EXERCISE OBJECTIVE
Return the records exactly as they appear below, omitting the pictures.

DATASET EXCERPTS
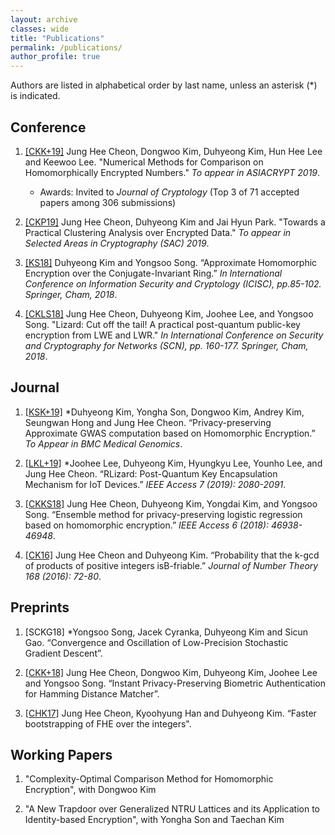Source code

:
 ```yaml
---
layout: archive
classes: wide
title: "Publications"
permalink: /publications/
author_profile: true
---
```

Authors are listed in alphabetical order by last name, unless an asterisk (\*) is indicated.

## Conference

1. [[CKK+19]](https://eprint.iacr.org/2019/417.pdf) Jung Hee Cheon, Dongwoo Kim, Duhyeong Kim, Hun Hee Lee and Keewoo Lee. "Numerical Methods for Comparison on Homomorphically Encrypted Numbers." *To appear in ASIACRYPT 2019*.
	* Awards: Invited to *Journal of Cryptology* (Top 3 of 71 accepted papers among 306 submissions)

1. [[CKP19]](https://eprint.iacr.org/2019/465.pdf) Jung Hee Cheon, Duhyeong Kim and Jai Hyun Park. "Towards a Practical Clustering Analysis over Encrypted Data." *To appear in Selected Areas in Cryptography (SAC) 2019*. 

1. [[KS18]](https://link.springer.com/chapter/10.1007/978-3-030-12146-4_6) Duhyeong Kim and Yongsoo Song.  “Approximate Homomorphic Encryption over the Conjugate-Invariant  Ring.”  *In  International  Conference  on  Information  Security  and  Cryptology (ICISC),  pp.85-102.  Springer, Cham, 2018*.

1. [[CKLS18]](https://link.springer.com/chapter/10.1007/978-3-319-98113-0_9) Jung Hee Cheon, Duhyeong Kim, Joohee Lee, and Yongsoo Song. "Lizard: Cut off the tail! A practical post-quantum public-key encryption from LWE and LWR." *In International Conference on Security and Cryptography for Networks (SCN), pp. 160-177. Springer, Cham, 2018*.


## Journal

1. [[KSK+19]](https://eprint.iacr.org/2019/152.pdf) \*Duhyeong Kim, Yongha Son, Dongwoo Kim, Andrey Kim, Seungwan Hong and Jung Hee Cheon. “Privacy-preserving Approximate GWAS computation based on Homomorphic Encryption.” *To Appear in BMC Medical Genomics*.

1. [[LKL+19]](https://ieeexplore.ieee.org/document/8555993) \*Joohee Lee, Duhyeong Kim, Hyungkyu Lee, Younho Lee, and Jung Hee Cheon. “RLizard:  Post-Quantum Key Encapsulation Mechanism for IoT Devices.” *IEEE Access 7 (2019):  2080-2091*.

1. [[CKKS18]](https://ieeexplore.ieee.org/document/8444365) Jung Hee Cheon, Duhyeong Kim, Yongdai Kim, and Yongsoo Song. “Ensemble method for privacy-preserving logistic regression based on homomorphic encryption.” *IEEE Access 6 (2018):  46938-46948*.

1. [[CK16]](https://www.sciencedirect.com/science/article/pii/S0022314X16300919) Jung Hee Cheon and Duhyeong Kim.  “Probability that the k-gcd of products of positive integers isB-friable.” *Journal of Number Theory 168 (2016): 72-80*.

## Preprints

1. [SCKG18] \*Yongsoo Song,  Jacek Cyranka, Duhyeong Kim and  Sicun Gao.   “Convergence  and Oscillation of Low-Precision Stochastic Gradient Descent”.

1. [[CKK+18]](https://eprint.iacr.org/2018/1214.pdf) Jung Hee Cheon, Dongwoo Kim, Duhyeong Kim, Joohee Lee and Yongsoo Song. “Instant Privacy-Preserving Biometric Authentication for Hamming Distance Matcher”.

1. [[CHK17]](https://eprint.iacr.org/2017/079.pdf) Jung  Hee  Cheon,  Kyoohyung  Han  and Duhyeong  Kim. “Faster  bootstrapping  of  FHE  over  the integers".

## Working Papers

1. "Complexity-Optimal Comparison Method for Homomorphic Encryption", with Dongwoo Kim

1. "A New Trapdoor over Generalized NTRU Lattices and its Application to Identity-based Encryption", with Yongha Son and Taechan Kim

EXERCISE RESPONSE
Source code

:
 ```yaml
---
layout: archive
classes: wide
title: "Publications"
permalink: /publications/
author_profile: true
---
```

Authors are listed in alphabetical order by last name, unless an asterisk (\*) is indicated.

## Conference

1. [[CKK+19]](https://eprint.iacr.org/2019/417.pdf) Jung Hee Cheon, Dongwoo Kim, Duhyeong Kim, Hun Hee Lee and Keewoo Lee. "Numerical Methods for Comparison on Homomorphically Encrypted Numbers." *To appear in ASIACRYPT 2019*.
	* Awards: Invited to *Journal of Cryptology* (Top 3 of 71 accepted papers among 306 submissions)

1. [[CKP19]](https://eprint.iacr.org/2019/465.pdf) Jung Hee Cheon, Duhyeong Kim and Jai Hyun Park. "Towards a Practical Clustering Analysis over Encrypted Data." *To appear in Selected Areas in Cryptography (SAC) 2019*. 

1. [[KS18]](https://link.springer.com/chapter/10.1007/978-3-030-12146-4_6) Duhyeong Kim and Yongsoo Song.  “Approximate Homomorphic Encryption over the Conjugate-Invariant  Ring.”  *In  International  Conference  on  Information  Security  and  Cryptology (ICISC),  pp.85-102.  Springer, Cham, 2018*.

1. [[CKLS18]](https://link.springer.com/chapter/10.1007/978-3-319-98113-0_9) Jung Hee Cheon, Duhyeong Kim, Joohee Lee, and Yongsoo Song. "Lizard: Cut off the tail! A practical post-quantum public-key encryption from LWE and LWR." *In International Conference on Security and Cryptography for Networks (SCN), pp. 160-177. Springer, Cham, 2018*.


## Journal

1. [[KSK+19]](https://eprint.iacr.org/2019/152.pdf) \*Duhyeong Kim, Yongha Son, Dongwoo Kim, Andrey Kim, Seungwan Hong and Jung Hee Cheon. “Privacy-preserving Approximate GWAS computation based on Homomorphic Encryption.” *To Appear in BMC Medical Genomics*.

1. [[LKL+19]](https://ieeexplore.ieee.org/document/8555993) \*Joohee Lee, Duhyeong Kim, Hyungkyu Lee, Younho Lee, and Jung Hee Cheon. “RLizard:  Post-Quantum Key Encapsulation Mechanism for IoT Devices.” *IEEE Access 7 (2019):  2080-2091*.

1. [[CKKS18]](https://ieeexplore.ieee.org/document/8444365) Jung Hee Cheon, Duhyeong Kim, Yongdai Kim, and Yongsoo Song. “Ensemble method for privacy-preserving logistic regression based on homomorphic encryption.” *IEEE Access 6 (2018):  46938-46948*.

1. [[CK16]](https://www.sciencedirect.com/science/article/pii/S0022314X16300919) Jung Hee Cheon and Duhyeong Kim.  “Probability that the k-gcd of products of positive integers isB-friable.” *Journal of Number Theory 168 (2016): 72-80*.

## Preprints

1. [SCKG18] \*Yongsoo Song,  Jacek Cyranka, Duhyeong Kim and  Sicun Gao.   “Convergence  and Oscillation of Low-Precision Stochastic Gradient Descent”.

1. [[CKK+18]](https://eprint.iacr.org/2018/1214.pdf) Jung Hee Cheon, Dongwoo Kim, Duhyeong Kim, Joohee Lee and Yongsoo Song. “Instant Privacy-Preserving Biometric Authentication for Hamming Distance Matcher”.

1. [[CHK17]](https://eprint.iacr.org/2017/079.pdf) Jung  Hee  Cheon,  Kyoohyung  Han  and Duhyeong  Kim. “Faster  bootstrapping  of  FHE  over  the integers".

## Working Papers

1. "Complexity-Optimal Comparison Method for Homomorphic Encryption", with Dongwoo Kim

1. "A New Trapdoor over Generalized NTRU Lattices and its Application to Identity-based Encryption", with Yongha Son and Taechan Kim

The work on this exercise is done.